== Entries shown
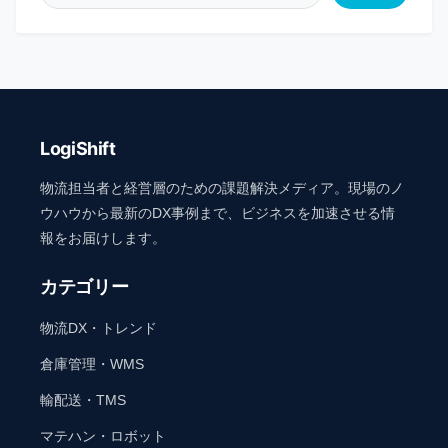
LogiShift
物流担当者と経営層のための課題解決メディア。現場のノ
ウハウから最新のDX事例まで、ビジネスを加速させる情
報をお届けします。
カテゴリー
物流DX・トレンド
倉庫管理・WMS
輸配送・TMS
マテハン・ロボット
====
*Work to be completed*
Turn the lines of the extracted text in the entries into a numbered list, skipping any blank lines. Leave out the picture markers.

*Answer below*
1. LogiShift
2. 物流担当者と経営層のための課題解決メディア。現場のノ
3. ウハウから最新のDX事例まで、ビジネスを加速させる情
4. 報をお届けします。
5. カテゴリー
6. 物流DX・トレンド
7. 倉庫管理・WMS
8. 輸配送・TMS
9. マテハン・ロボット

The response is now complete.